So, for us, I think it's a combination of the shampoo, coconut oil (and, diet) and a good cut by a groomer who knows what she/he knows what they are doing. Snowball, by the way, does not see the groomer every six weeks ... it's usually every three or four months. And, then we still shampoo his hair at home ... because I prefer to do that. (probably why he loves his bath, too) 

Snowball does not have a puppy cut right now because the weather here is very cold. However, we have his hair cut shorter by the ears.


----------



## Rocky's Mom (Apr 10, 2010)

Layering...wow, now in addition to my hair getting layered Rocky needs his layered too...:HistericalSmiley:His hair is probably too short for that now, but I will definitely remember that, thank you Marie. That is an awesome idea, maybe I will grow his hair out longer this time. 

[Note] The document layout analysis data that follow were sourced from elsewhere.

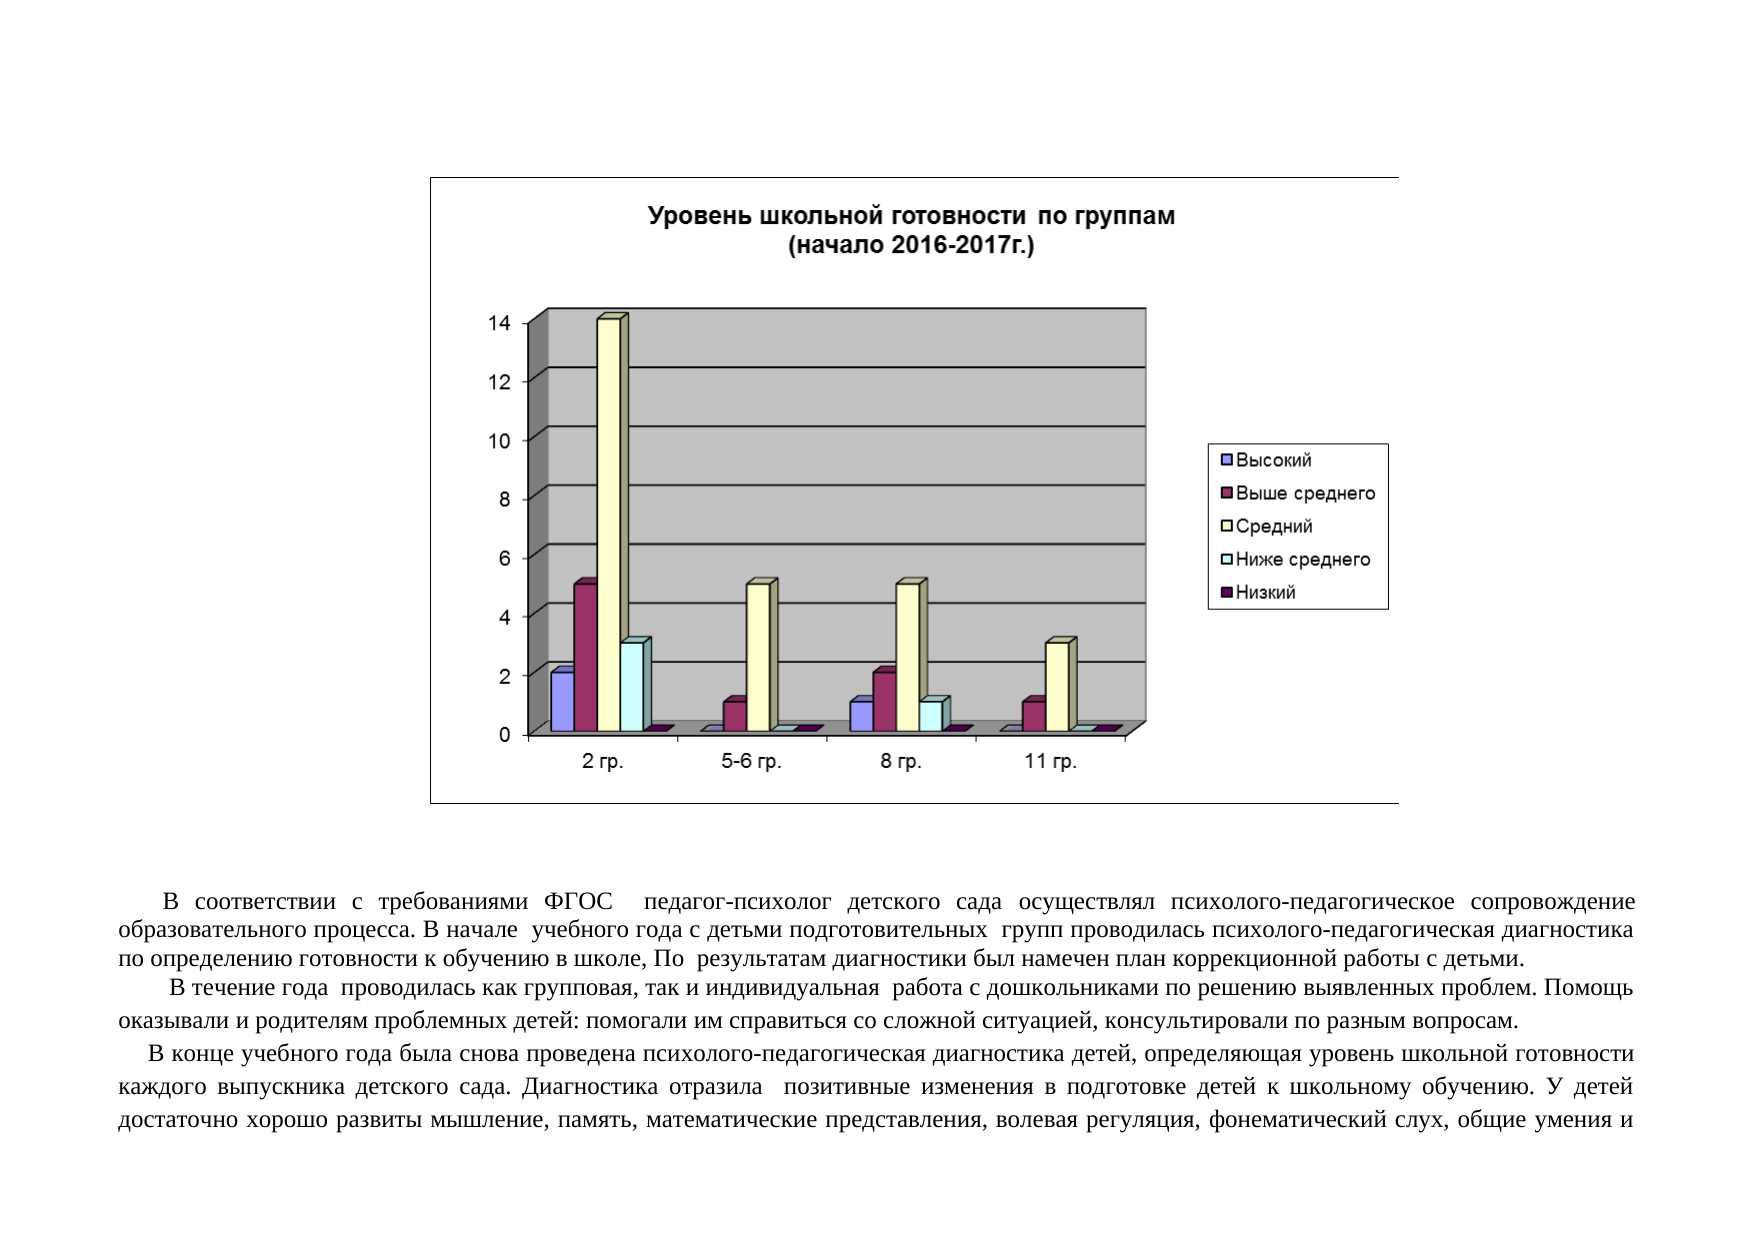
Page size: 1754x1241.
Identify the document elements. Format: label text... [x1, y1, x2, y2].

text В соответствии с требованиями ФГОС педагог-психолог детского сада осуществлял психолого-педагогическое сопровождение образовательного процесса. В начале учебного года с детьми подготовительных групп проводилась психолого-педагогическая диагностика по определению готовности к обучению в школе, По результатам диагностики был намечен план коррекционной работы с детьми. [118, 886, 1636, 972]
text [118, 1038, 1636, 1133]
text В течение года проводилась как групповая, так и индивидуальная работа с дошкольниками по решению выявленных проблем. Помощь оказывали и родителям проблемных детей: помогали им справиться со сложной ситуацией, консультировали по разным вопросам. [118, 972, 1636, 1034]
picture [430, 177, 1399, 804]
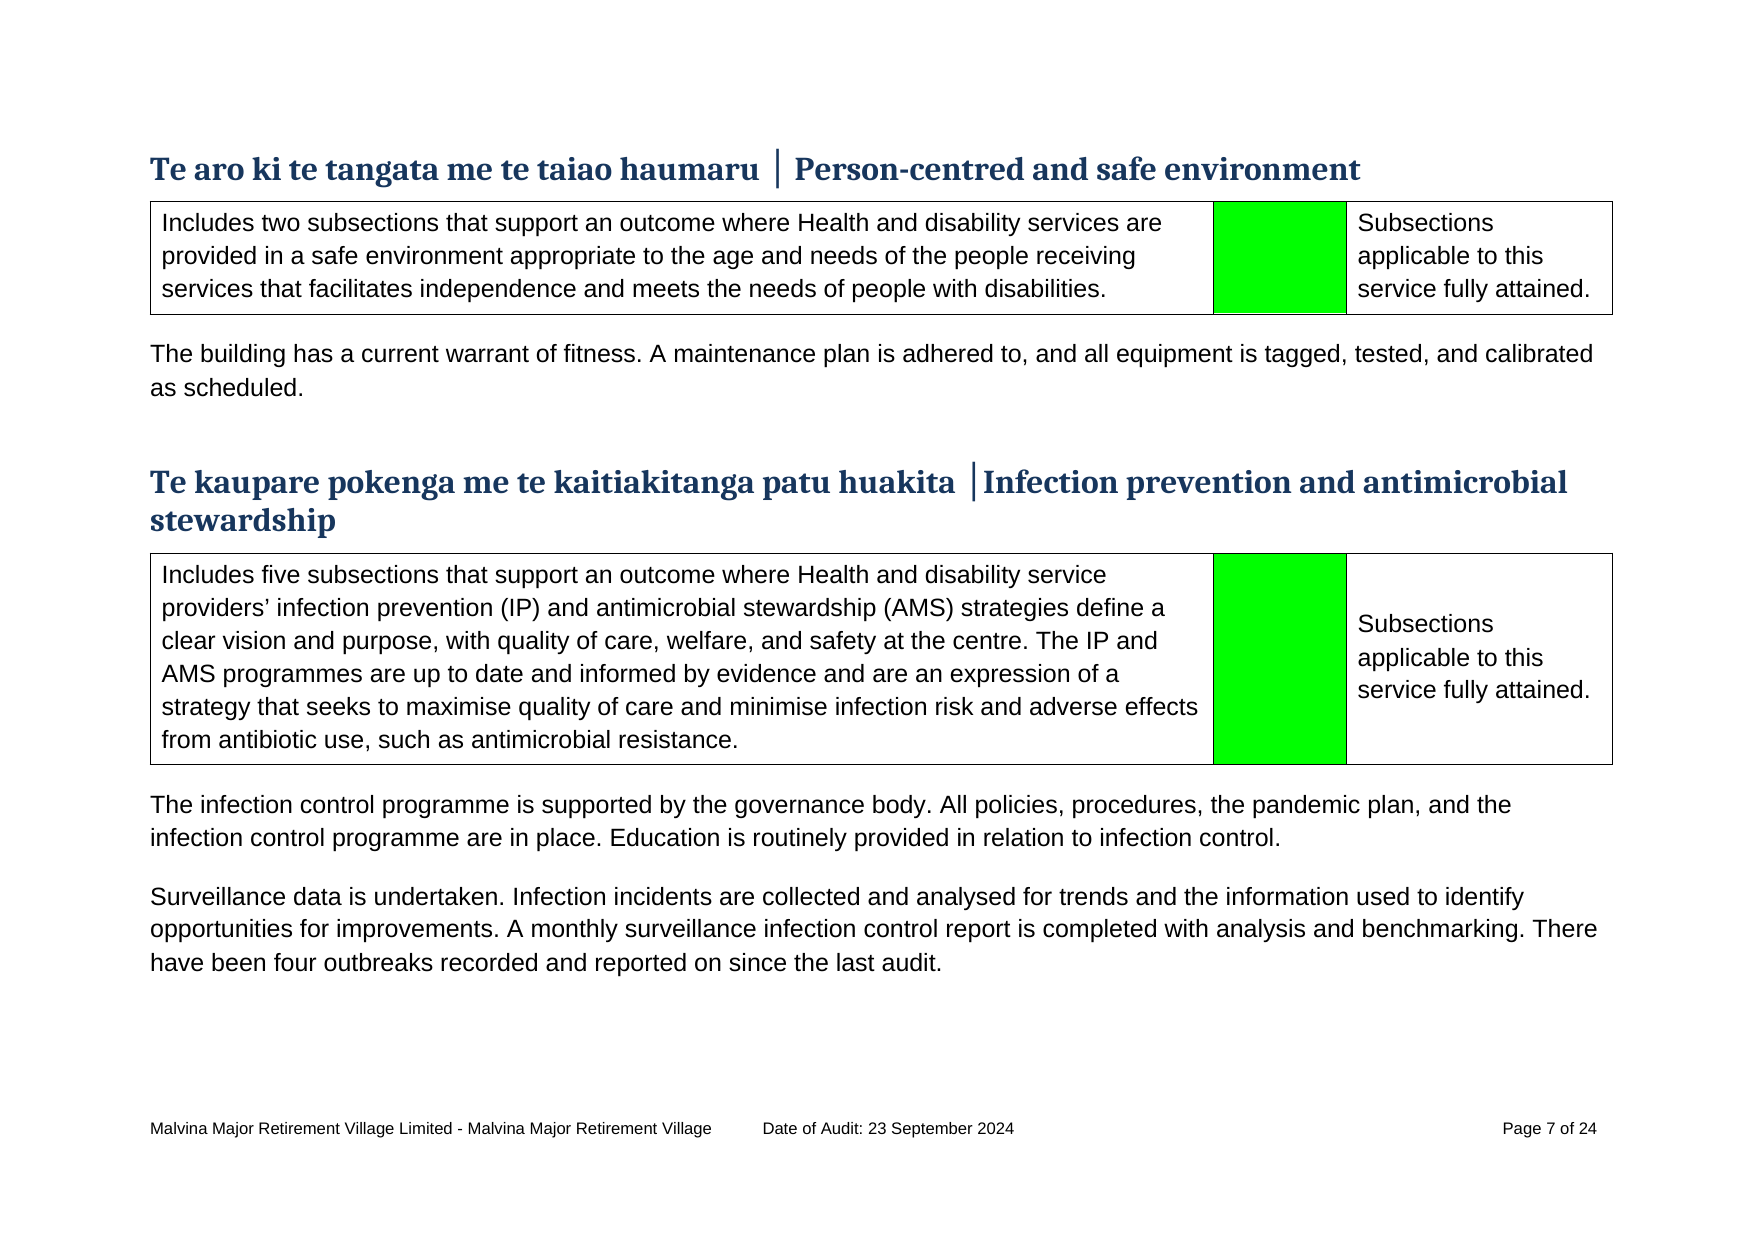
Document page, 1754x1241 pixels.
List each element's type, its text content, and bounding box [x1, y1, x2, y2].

table_header [1214, 202, 1346, 313]
text Surveillance data is undertaken. Infection incidents are collected and analysed for trends and the information used to identify opportunities for improvements. A monthly surveillance infection control report is completed with analysis and benchmarking. There have been four outbreaks recorded and reported on since the last audit. [150, 881, 1604, 976]
subtitle Te aro ki te tangata me te taiao haumaru │ Person-centred and safe environment [150, 150, 776, 188]
table_header Includes five subsections that support an outcome where Health and disability service providers’ infection prevention (IP) and antimicrobial stewardship (AMS) strategies define a clear vision and purpose, with quality of care, welfare, and safety at the centre. The IP and AMS programmes are up to date and informed by evidence and are an expression of a strategy that seeks to maximise quality of care and minimise infection risk and adverse effects from antibiotic use, such as antimicrobial resistance. [151, 554, 1213, 764]
text The building has a current warrant of fitness. A maintenance plan is adhered to, and all equipment is tagged, tested, and calibrated as scheduled. [150, 339, 1604, 401]
table_header [1214, 554, 1346, 764]
table_header Includes two subsections that support an outcome where Health and disability services are provided in a safe environment appropriate to the age and needs of the people receiving services that facilitates independence and meets the needs of people with disabilities. [151, 202, 1213, 313]
text The infection control programme is supported by the governance body. All policies, procedures, the pandemic plan, and the infection control programme are in place. Education is routinely provided in relation to infection control. [150, 790, 1604, 852]
subtitle Te kaupare pokenga me te kaitiakitanga patu huakita │Infection prevention and antimicrobial stewardship [150, 463, 1604, 540]
table_header Subsections applicable to this service fully attained. [1347, 554, 1612, 764]
subtitle Te aro ki te tangata me te taiao haumaru │ Person-centred and safe environment [778, 150, 1604, 188]
table_header Subsections applicable to this service fully attained. [1347, 202, 1612, 313]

Where did you get your combs? I've tried the coconut oil, but Rocky won't eat his food when I put it on, and I've tried giving it to him on a teaspoon too. He's such a stinker pot. :wub: Rocky sees the groomer every six or 8 weeks if I could stretch it out that long. In between, I bathe him myself, but take him in for nail clips. He does like his bath, sometimes he gets impatient because I take my time, hee hee, but mostly he is ok with that.

Thanks so much for your help. 




Snowball Pie's Mommi said:


> Dianne, I don't know if this will help, but, Snowball's groomer layered his hair near his ears and I think his back. Snowball especially had a problem in those areas ... just a few scratches or a sweater or harness would do it. Since Betsy did the layer cut, and now he stays matt free over his entire coat. Even if he wears sweaters or harnesses.
> 
> In addition, I use the Madden brushes. However, I also think I am helping keep Snowball matt free ... by combing his coat with a gentle comb that I think is made by Safari. I have a smaller comb that is just perfect for his face ... I love it! It's made by the same company ... just a tiny comb ... maybe three inches long. Just perfect for the face. And, they are not expensive at all. The combs feel like a very gentle massage against the skin. Snowball LOVES to be combed and brushed ... it relaxes him.
> 
> ...


----------



## Rocky's Mom (Apr 10, 2010)

You're doing great:chili:...I bathe Rocky once a week and brush and comb him almost every day. I do try to work it out with my fingers too, sometimes that helps. But his get so matted. 



girlygirls said:


> I'm new to this grooming thing but one thing that has helped me is to give Skittle small treats frequently while grooming her legs. I use my comb big side first then the small side. I do have to say the area where piddles is not nice and I can't get under there to get those mats out. For the ones that I do find, U do like I do with my daughter's hair. I hold it close to the skin and work at it in tiny spots.
> 
> I'm sure since Skittle is still a puppy isn't not as bad as it could be. I'm trying to be consistent and brush her daily. I've missed to days due to late nights at work. Good luck and I will look forward to hear what everyone says. I need as many tricks as possible.


----------